> Entries provided:
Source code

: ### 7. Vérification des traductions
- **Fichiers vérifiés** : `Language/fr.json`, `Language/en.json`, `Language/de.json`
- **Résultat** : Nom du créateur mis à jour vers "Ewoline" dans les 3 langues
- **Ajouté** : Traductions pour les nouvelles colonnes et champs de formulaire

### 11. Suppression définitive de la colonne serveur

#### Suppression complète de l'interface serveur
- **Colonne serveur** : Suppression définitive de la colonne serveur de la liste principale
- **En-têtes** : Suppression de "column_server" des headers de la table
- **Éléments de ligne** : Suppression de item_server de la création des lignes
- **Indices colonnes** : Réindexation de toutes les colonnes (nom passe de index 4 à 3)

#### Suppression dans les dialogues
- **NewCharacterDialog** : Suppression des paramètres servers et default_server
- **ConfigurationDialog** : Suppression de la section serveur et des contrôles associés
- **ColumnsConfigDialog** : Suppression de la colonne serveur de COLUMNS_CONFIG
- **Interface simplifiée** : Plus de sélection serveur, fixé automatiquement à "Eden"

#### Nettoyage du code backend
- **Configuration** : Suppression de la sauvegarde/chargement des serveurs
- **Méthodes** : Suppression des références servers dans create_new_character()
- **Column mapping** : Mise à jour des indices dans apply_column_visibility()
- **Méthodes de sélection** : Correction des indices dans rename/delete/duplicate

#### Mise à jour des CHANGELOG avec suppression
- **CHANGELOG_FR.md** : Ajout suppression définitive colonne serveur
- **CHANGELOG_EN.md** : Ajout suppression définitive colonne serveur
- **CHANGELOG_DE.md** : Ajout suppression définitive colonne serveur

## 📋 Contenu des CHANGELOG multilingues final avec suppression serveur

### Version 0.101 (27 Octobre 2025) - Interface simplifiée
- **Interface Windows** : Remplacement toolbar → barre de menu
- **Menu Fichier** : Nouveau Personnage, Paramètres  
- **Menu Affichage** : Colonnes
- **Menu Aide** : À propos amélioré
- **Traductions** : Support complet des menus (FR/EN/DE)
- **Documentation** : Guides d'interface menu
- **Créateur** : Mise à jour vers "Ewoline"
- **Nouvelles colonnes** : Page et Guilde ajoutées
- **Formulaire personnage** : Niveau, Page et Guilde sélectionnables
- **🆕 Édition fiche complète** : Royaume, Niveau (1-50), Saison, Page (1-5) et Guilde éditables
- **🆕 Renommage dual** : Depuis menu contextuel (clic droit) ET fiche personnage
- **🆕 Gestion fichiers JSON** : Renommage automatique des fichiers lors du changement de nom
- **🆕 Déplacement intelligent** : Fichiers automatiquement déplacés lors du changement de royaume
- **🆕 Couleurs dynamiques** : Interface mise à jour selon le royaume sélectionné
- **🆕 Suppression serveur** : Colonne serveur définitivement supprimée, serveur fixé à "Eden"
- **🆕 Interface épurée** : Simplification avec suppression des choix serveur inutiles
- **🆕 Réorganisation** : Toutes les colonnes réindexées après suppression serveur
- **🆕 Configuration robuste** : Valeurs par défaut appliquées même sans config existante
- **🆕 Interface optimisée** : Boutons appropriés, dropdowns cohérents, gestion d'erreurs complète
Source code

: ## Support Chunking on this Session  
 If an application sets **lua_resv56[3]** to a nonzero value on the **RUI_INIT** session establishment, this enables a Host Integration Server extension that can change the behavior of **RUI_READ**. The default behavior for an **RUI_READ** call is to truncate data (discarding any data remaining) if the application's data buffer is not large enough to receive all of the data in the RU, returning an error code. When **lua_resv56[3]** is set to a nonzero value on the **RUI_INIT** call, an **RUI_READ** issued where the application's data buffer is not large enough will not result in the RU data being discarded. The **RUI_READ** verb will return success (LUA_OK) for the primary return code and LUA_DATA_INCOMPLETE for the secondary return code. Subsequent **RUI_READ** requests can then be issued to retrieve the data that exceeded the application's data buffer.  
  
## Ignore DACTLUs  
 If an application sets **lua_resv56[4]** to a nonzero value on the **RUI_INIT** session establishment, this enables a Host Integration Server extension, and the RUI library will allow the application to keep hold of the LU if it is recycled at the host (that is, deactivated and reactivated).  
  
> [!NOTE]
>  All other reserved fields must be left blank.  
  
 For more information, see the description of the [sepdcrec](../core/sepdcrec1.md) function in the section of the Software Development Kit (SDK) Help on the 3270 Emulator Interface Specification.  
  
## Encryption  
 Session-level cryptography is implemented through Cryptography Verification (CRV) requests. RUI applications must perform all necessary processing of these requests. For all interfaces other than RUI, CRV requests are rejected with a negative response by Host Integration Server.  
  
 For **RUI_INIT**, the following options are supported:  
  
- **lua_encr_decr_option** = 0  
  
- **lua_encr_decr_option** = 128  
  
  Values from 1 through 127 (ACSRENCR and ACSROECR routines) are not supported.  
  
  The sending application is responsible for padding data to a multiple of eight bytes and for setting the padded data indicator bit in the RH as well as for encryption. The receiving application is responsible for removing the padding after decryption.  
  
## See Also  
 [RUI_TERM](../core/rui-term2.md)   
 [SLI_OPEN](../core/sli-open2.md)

> Task objective: Each line from the start of the records through the line holding "- **Menu Fichier**" must be returned exactly; nothing else belongs in the answer.

> The completed task:
Source code

: ### 7. Vérification des traductions
- **Fichiers vérifiés** : `Language/fr.json`, `Language/en.json`, `Language/de.json`
- **Résultat** : Nom du créateur mis à jour vers "Ewoline" dans les 3 langues
- **Ajouté** : Traductions pour les nouvelles colonnes et champs de formulaire

### 11. Suppression définitive de la colonne serveur

#### Suppression complète de l'interface serveur
- **Colonne serveur** : Suppression définitive de la colonne serveur de la liste principale
- **En-têtes** : Suppression de "column_server" des headers de la table
- **Éléments de ligne** : Suppression de item_server de la création des lignes
- **Indices colonnes** : Réindexation de toutes les colonnes (nom passe de index 4 à 3)

#### Suppression dans les dialogues
- **NewCharacterDialog** : Suppression des paramètres servers et default_server
- **ConfigurationDialog** : Suppression de la section serveur et des contrôles associés
- **ColumnsConfigDialog** : Suppression de la colonne serveur de COLUMNS_CONFIG
- **Interface simplifiée** : Plus de sélection serveur, fixé automatiquement à "Eden"

#### Nettoyage du code backend
- **Configuration** : Suppression de la sauvegarde/chargement des serveurs
- **Méthodes** : Suppression des références servers dans create_new_character()
- **Column mapping** : Mise à jour des indices dans apply_column_visibility()
- **Méthodes de sélection** : Correction des indices dans rename/delete/duplicate

#### Mise à jour des CHANGELOG avec suppression
- **CHANGELOG_FR.md** : Ajout suppression définitive colonne serveur
- **CHANGELOG_EN.md** : Ajout suppression définitive colonne serveur
- **CHANGELOG_DE.md** : Ajout suppression définitive colonne serveur

## 📋 Contenu des CHANGELOG multilingues final avec suppression serveur

### Version 0.101 (27 Octobre 2025) - Interface simplifiée
- **Interface Windows** : Remplacement toolbar → barre de menu
- **Menu Fichier** : Nouveau Personnage, Paramètres  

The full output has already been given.